第5章 · インシデント対応·v1.0.0·更新 2026/7/17·読了目安 約14分
変更要約: 初版
5.1セキュリティイベント監視とエスカレーション
この節の要点
ログを一箇所に集めて相関分析するSIEMと、検知後の対応を自動化・オーケストレーションするSOARの役割の違い、パケットキャプチャや各種ログといったネットワークデータ監視の対象、そして「これは普段と違う」という不審イベントの識別と、いつエスカレーションすべきかの判断を、監視の入口として学びます。

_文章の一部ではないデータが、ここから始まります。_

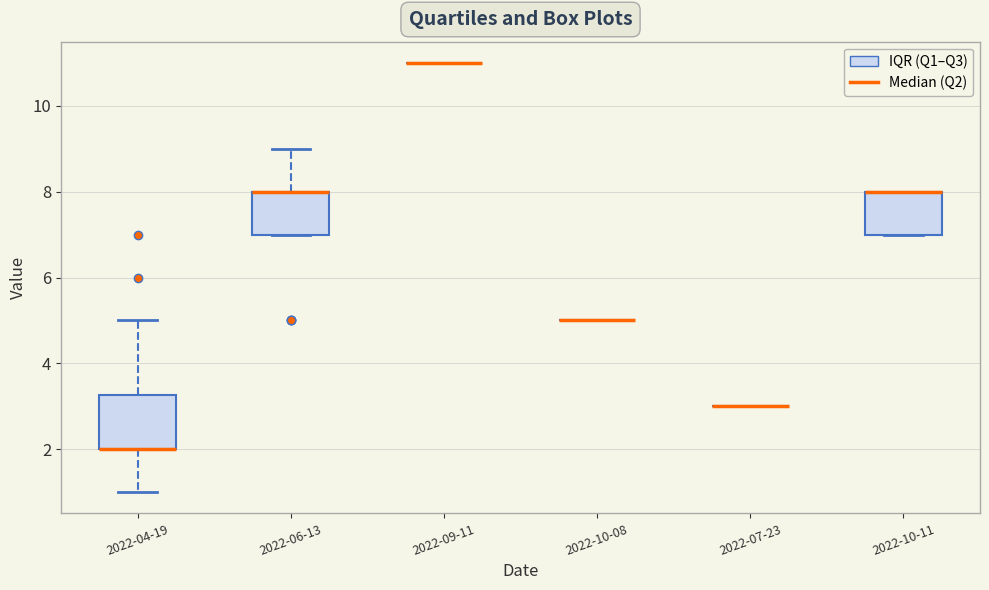

Reading left to right, read every box against the y-axis: the position of its median line, the range the box covers, and the ends of its whiskers. The values are not printed on the chart, so give them approximately, as read against the axis.

2022-04-19: median 2.0 (drawn on the box's lower edge), box 2.0 to 3.2, whiskers 1.0 to 5.0
2022-06-13: median 8.0 (drawn on the box's upper edge), box 7.0 to 8.0, whiskers 7.0 to 9.0
2022-09-11: box collapsed to a line at 11.0, whiskers 11.0 to 11.0
2022-10-08: box collapsed to a line at 5.0, whiskers 5.0 to 5.0
2022-07-23: box collapsed to a line at 3.0, whiskers 3.0 to 3.0
2022-10-11: median 8.0 (drawn on the box's upper edge), box 7.0 to 8.0, whiskers 7.0 to 8.0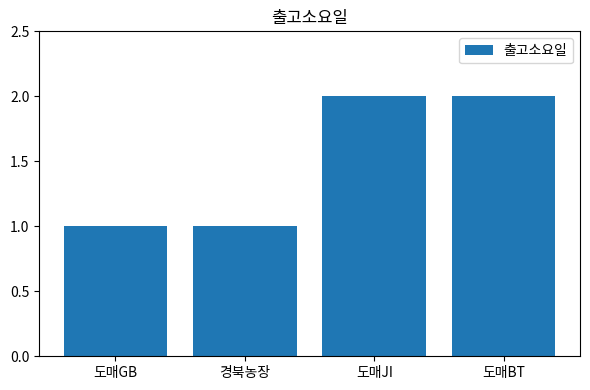

What is the label of the 2nd bar from the right?

도매JI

インシデント対応は、派手な事件処理の前に、「気づく」仕組みから始まります。大量のログや通信の中から「これは普段と違う」を見つけ、必要なら上位へ引き継ぐ——この最初の関所が監視とエスカレーションです。この節では、ログを一箇所に集めて相関分析するSIEMと、検知後の対応を自動化するSOARの役割の違い、パケットキャプチャや各種ログというネットワークデータ監視の対象、そして不審イベントをどう識別しいつエスカレーションするかを、暗記ではなく「この画面のこの兆候は何を意味するか」という視点で学びます。
5.1.1SIEMとSOARの役割の違い
- SIEM(Security Information and Event Management)=サーバ・機器・アプリなどさまざまな発生源のログを一箇所に集約し、相関分析して気づき(検知)を生む基盤。単独では見えない「複数ログをまたいだ異常」(例:短時間の連続ログイン失敗の直後に成功)を関連づけて可視化・アラートするのが本質。

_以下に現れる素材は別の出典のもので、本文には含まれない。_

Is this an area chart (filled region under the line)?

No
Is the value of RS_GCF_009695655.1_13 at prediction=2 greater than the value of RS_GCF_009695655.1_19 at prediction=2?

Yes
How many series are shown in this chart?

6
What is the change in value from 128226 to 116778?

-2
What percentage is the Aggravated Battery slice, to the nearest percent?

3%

- SOAR(Security Orchestration, Automation and Response)=検知した後の対応(レスポンス)を自動化・オーケストレーションする仕組み。プレイブックに沿って「該当端末を隔離」「チケット起票」「担当へ通知」などの手順を自動でつなぎ、人手を減らして初動を速くする。SIEMが気づき、SOARが動くという分担で覚える。
- 両者は競合ではなく連携する。SIEMが相関で「怪しい」を検知し、そのアラートをSOARが受けて定型的な対応を走らせる、という流れが典型。入門では「ログ集約・相関=SIEM/対応の自動化・オーケストレーション=SOAR」という役割の言い分けを正確に持つことが重要。